Maximum Difference Between Even and Odd Frequency II - Video Solutions

Problem Overview: Given a string, you need the maximum difference between the frequency of a character with odd count and another character with even count inside a valid substring. The challenge is enforcing the parity constraints while scanning substrings efficiently without checking every possible range.

Approach 1: Brute Force Substring Enumeration (O(n^3) time, O(1) space)

Generate every possible substring and compute the frequency of characters inside it. For each substring, check all character pairs and compute oddFreq - evenFreq when one frequency is odd and the other is even. Frequency counting requires scanning the substring or maintaining counts, and checking pairs adds another loop. This approach works only for very small inputs because substring enumeration already costs O(n^2), and verifying frequency conditions pushes the complexity close to O(n^3).

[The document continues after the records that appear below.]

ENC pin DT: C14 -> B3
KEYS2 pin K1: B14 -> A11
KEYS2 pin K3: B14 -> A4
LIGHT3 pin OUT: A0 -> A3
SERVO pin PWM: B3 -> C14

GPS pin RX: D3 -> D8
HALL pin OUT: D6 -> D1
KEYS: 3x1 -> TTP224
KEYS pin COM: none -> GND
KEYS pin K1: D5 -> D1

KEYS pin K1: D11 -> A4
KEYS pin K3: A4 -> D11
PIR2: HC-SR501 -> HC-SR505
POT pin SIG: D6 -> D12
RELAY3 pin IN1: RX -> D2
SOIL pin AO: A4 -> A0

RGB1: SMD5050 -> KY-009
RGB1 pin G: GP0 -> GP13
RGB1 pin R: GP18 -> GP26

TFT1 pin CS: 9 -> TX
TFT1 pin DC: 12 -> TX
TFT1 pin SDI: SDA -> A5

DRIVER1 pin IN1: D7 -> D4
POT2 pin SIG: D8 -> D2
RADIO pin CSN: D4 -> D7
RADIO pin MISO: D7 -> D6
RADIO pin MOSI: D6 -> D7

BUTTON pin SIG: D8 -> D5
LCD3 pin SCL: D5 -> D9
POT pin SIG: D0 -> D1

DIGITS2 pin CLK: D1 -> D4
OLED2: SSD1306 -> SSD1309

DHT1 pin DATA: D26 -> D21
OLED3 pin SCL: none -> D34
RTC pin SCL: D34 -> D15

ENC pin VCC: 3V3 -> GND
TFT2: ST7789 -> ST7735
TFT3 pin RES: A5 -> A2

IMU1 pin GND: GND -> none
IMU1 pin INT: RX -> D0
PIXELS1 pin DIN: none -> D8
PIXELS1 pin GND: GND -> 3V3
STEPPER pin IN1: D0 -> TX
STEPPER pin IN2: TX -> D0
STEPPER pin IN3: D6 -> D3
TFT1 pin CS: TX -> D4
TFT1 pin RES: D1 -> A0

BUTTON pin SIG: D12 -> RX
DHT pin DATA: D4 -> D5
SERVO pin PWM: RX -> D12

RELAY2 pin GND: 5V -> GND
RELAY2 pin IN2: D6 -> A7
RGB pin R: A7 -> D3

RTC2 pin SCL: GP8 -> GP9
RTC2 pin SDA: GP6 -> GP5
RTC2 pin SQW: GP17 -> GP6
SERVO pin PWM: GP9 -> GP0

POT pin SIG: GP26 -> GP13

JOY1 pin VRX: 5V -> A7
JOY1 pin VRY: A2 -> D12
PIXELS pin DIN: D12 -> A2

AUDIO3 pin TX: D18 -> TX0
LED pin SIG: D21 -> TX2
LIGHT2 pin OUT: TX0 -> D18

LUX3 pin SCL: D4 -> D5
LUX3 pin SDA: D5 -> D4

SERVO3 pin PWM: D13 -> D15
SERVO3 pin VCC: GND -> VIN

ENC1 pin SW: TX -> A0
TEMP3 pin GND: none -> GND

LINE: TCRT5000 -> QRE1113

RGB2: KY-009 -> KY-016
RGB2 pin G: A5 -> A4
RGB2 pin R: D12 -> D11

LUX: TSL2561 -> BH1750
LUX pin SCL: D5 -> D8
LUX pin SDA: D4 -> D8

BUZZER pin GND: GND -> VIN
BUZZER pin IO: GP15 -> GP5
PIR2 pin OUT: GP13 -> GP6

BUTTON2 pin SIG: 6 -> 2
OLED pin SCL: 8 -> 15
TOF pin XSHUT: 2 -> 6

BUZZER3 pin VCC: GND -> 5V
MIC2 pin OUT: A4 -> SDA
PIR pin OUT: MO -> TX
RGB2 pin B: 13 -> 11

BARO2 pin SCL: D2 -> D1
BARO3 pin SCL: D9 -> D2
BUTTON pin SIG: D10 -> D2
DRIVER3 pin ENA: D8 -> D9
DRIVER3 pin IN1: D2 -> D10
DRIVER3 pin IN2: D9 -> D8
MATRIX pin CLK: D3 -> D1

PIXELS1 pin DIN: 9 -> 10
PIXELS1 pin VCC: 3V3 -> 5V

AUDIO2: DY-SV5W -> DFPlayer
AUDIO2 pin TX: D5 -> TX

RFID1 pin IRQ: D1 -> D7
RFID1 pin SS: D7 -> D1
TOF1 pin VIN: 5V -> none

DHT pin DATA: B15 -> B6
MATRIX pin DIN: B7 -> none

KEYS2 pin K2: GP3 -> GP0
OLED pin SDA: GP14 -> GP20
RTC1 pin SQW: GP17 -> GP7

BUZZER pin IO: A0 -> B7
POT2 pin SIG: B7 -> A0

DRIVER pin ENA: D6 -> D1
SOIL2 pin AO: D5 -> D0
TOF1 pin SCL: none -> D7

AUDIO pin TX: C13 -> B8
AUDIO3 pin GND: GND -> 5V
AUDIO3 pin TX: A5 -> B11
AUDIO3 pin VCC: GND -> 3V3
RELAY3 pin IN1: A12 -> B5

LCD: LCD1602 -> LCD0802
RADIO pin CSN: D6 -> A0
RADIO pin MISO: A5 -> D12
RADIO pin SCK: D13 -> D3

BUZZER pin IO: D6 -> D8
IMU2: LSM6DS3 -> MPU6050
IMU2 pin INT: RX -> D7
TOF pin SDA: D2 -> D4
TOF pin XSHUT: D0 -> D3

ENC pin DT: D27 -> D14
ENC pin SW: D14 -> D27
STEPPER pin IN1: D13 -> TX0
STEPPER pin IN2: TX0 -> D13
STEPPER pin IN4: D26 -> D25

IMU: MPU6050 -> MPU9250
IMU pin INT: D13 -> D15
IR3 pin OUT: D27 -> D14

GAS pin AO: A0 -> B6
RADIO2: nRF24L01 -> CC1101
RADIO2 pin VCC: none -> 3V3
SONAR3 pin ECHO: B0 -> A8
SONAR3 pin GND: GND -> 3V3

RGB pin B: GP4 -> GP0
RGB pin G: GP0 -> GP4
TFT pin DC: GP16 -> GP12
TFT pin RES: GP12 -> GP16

Approach 2: Prefix Frequency + Pair Enumeration (O(26^2 · n) time, O(26 · n) space)

Instead of recomputing counts for every substring, precompute prefix frequency arrays. With prefix sums, the count of any character in a substring can be obtained in O(1). Then enumerate ordered character pairs (a, b) where a represents the odd-frequency candidate and b the even-frequency candidate. For each pair, iterate through the string and derive counts using prefix differences. This reduces repeated counting but still requires scanning the string for every pair.

Approach 3: Character Pair Enumeration + Sliding Window + Prefix State Compression (O(26^2 · n) time, O(n) space)

The optimized solution fixes a pair of characters (a, b) and scans the string once using prefix differences and parity states. Maintain running counts for both characters and track whether their frequencies are odd or even. A compressed prefix state represents the parity combination seen so far. Using a technique similar to prefix sums with state tracking, you store the minimum prefix difference for each parity state and update the answer while expanding the window. This effectively converts the substring constraint into a difference of prefix states.

Enumeration over all character pairs ensures every valid odd/even combination is considered, while the linear scan ensures each pair is processed in O(n). The approach relies on ideas from sliding window, prefix sum, and enumeration to avoid explicit substring generation.

Recommended for interviews: The character pair enumeration with sliding window and prefix state compression is the expected solution. Mentioning the brute force first shows you understand the search space. Transitioning to prefix differences and parity states demonstrates the optimization interviewers look for in hard string problems.